Weckruf an die Gesellschaft

Eine Studie aus Nordrhein-Westfalen bringt neue Erkenntnisse über Antisemitismus

Antisemitismus ist ein gesamtgesellschaftliches Problem – ein oft verwendeter Satz. Doch was genau meinen wir eigentlich damit? Zum einen beinhaltet der Satz die Aufforderung an jede und jeden Einzelnen unserer Gesellschaft, gegen Antisemitismus aufzustehen und aktiv vorzugehen. Die Bekämpfung des Antisemitismus ist nicht die Aufgabe von Jüdinnen und Juden, sondern von uns allen. Denn Antisemitismus ist mit unseren liberalen demokratischen Werten nicht vereinbar. Er verletzt die Menschenwürde, das höchste Gut unseres Zusammenlebens. Wenn Menschen Angst haben, offen auf der Straße religiöse Symbole zu tragen, hebräisch zu sprechen oder ihre Kinder nicht mehr in Schulen und Kindergärten schicken, ist dies im negativen Sinne ein Gradmesser des Zustandes unserer Demokratie.

Zum anderen beinhaltet der Satz, dass Antisemitismus in der gesamten Gesellschaft und nicht nur in speziellen Milieus zu finden ist. Wurde Antisemitismus in der Vergangenheit schnell als rechtsextremes Problem dargestellt, ist man heute weiter und benennt die Vielfältigkeit des Phänomens klarer dahin, dass Antisemitismus an alle Ideologien anschlussfähig ist.

[Datensätze]

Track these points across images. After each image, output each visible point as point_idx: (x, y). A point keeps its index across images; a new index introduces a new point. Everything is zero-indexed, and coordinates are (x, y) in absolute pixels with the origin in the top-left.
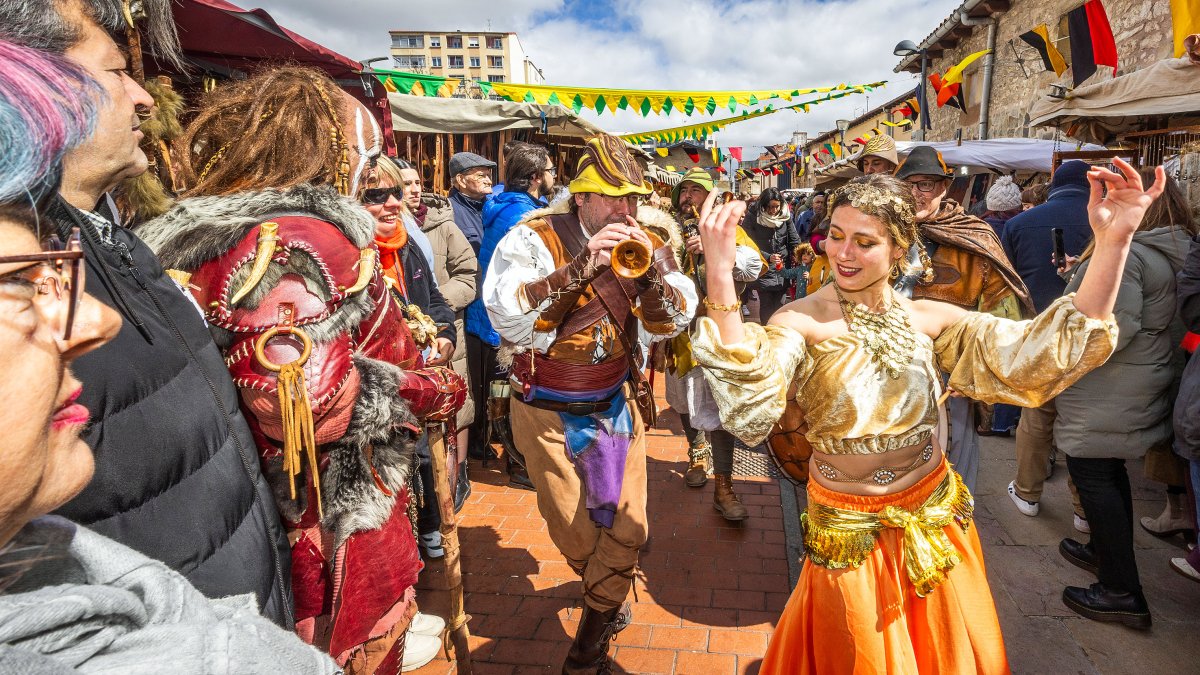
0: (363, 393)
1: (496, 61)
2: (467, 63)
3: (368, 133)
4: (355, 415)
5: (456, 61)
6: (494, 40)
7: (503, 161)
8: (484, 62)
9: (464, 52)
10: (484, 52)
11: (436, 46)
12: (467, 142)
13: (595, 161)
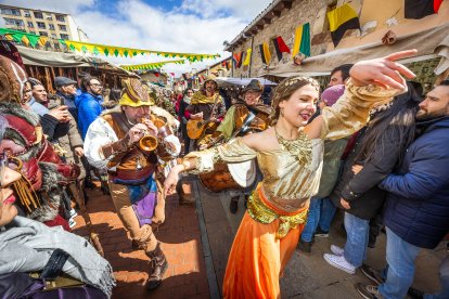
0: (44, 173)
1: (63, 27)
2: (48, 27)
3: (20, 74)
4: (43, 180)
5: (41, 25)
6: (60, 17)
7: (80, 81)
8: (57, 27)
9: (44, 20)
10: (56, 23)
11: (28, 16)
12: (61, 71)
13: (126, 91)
==
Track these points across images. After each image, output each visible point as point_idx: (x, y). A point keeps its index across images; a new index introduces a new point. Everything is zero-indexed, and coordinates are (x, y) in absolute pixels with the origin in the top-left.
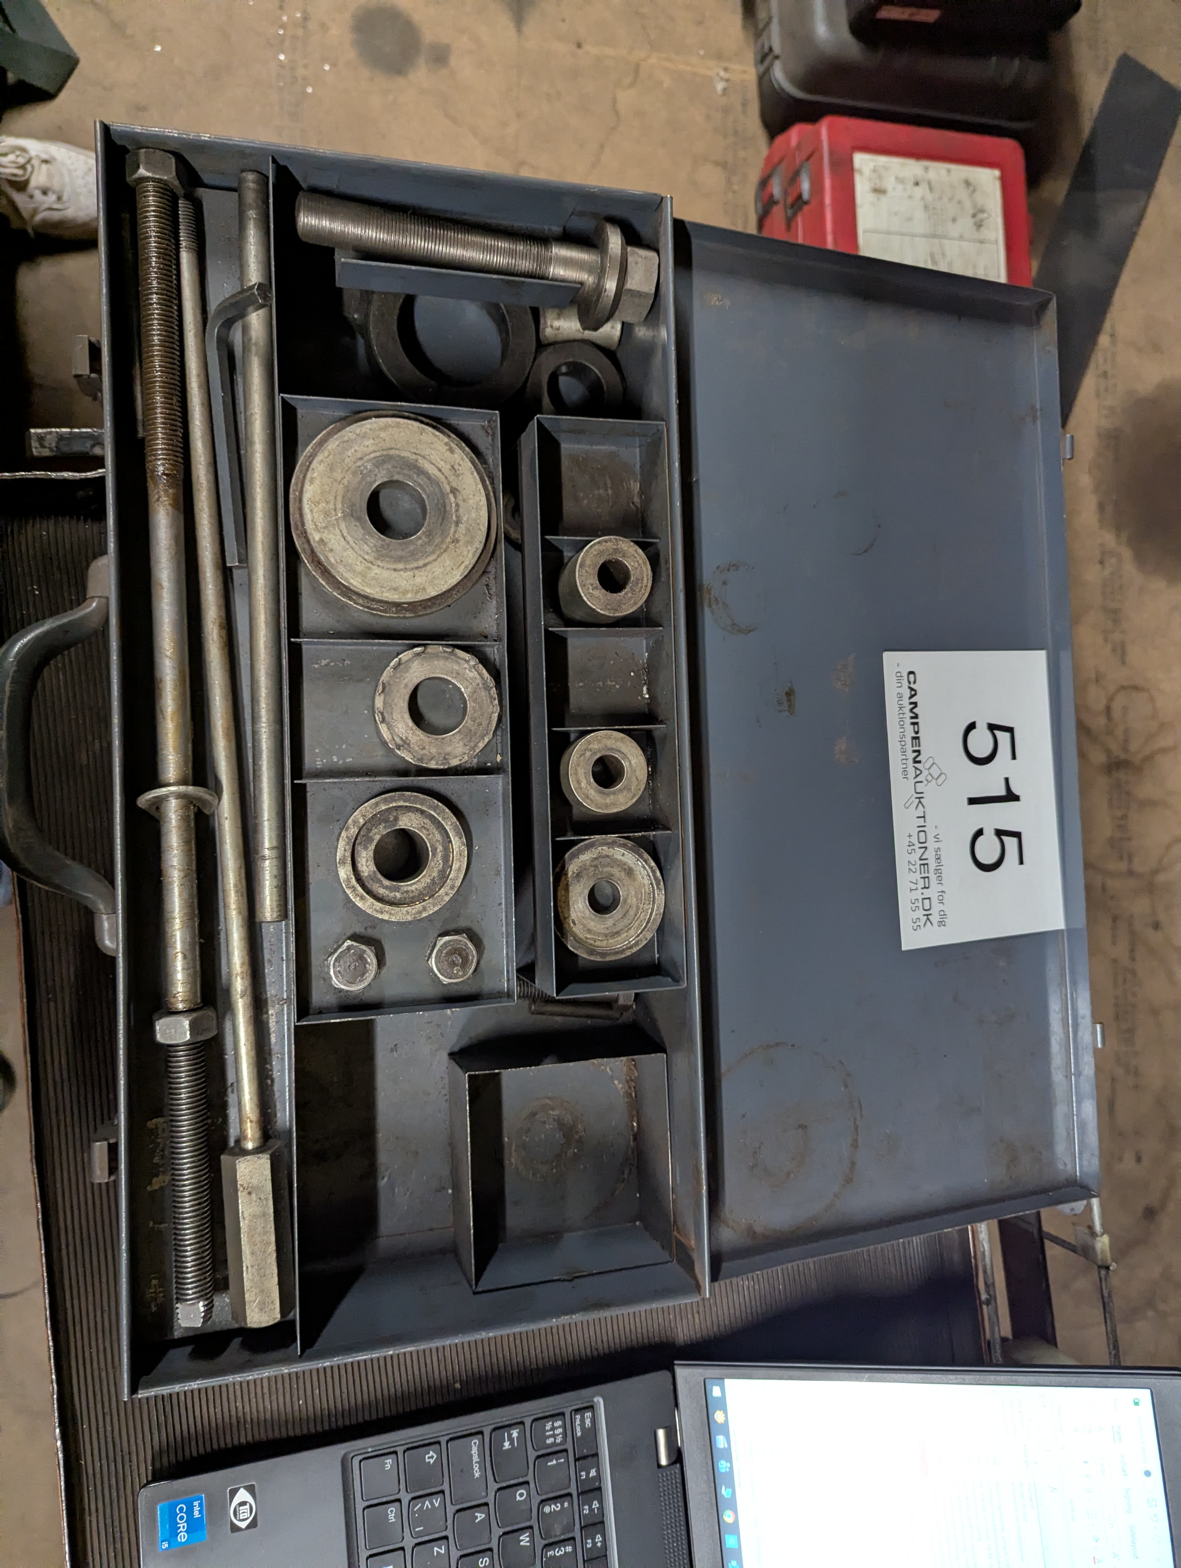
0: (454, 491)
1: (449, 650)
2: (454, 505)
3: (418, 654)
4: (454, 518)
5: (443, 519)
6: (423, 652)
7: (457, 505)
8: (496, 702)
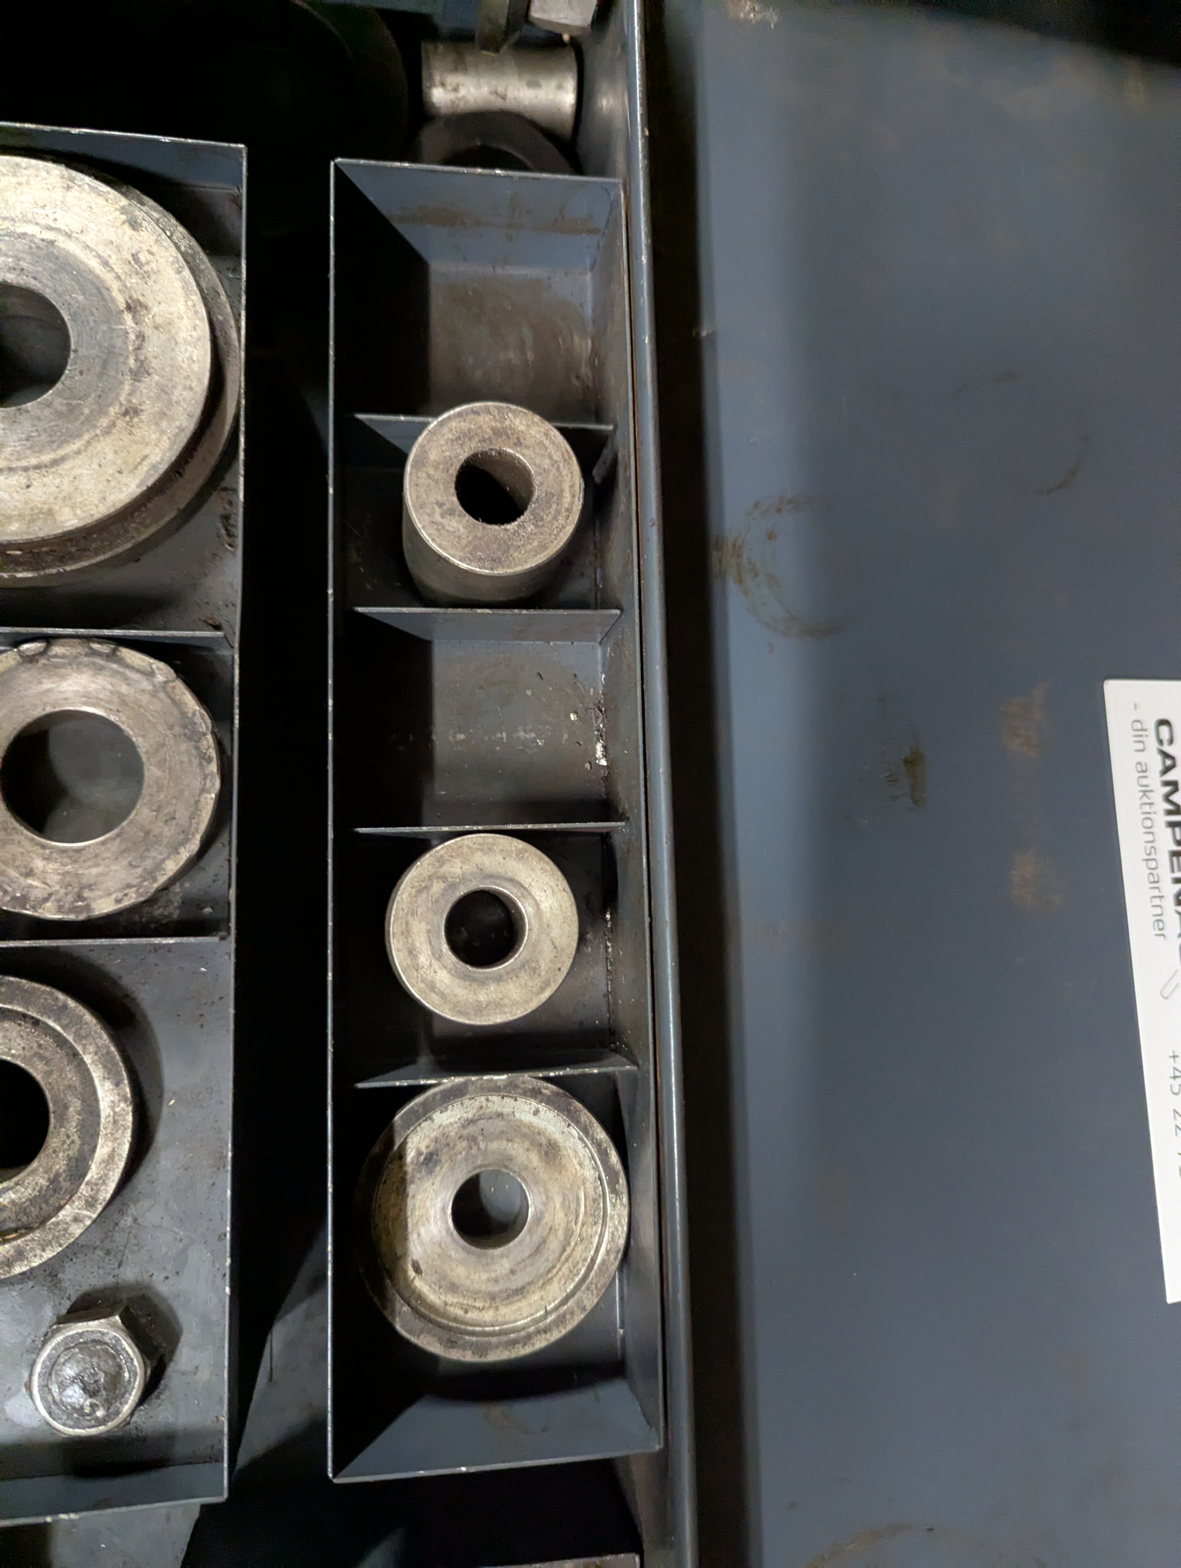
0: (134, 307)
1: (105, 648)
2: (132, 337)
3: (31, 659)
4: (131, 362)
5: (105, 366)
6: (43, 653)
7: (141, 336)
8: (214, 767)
--
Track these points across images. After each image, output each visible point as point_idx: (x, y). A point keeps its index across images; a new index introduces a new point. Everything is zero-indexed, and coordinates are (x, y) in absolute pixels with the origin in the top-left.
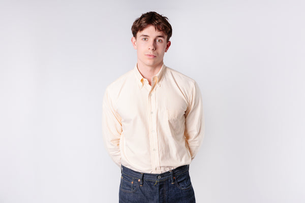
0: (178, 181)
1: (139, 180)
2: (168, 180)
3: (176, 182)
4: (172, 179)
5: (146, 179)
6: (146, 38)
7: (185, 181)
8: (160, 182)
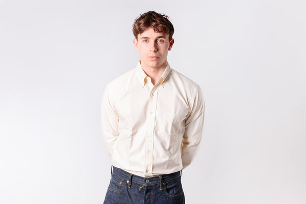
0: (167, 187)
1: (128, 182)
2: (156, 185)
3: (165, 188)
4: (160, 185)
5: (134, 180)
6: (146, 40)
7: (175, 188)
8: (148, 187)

### Aufgaben
a. Erkläre in ein bis drei Sätzen, warum die Bekämpfung des Antisemitismus laut dem Text über Antisemitismus nicht die Aufgabe von Jüdinnen und Juden, sondern von allen ist.
b. Gib die Passage aus dem Text über Antisemitismus von „Weckruf an die“ bis „Zustandes unserer Demokratie.“ unverändert aus.

### Lösungen je Aufgabe
a. Antisemitismus ist mit den liberalen demokratischen Werten nicht vereinbar. Er verletzt die Menschenwürde, die der Text als das höchste Gut des Zusammenlebens bezeichnet.

b.
Weckruf an die Gesellschaft

Eine Studie aus Nordrhein-Westfalen bringt neue Erkenntnisse über Antisemitismus

Antisemitismus ist ein gesamtgesellschaftliches Problem – ein oft verwendeter Satz. Doch was genau meinen wir eigentlich damit? Zum einen beinhaltet der Satz die Aufforderung an jede und jeden Einzelnen unserer Gesellschaft, gegen Antisemitismus aufzustehen und aktiv vorzugehen. Die Bekämpfung des Antisemitismus ist nicht die Aufgabe von Jüdinnen und Juden, sondern von uns allen. Denn Antisemitismus ist mit unseren liberalen demokratischen Werten nicht vereinbar. Er verletzt die Menschenwürde, das höchste Gut unseres Zusammenlebens. Wenn Menschen Angst haben, offen auf der Straße religiöse Symbole zu tragen, hebräisch zu sprechen oder ihre Kinder nicht mehr in Schulen und Kindergärten schicken, ist dies im negativen Sinne ein Gradmesser des Zustandes unserer Demokratie.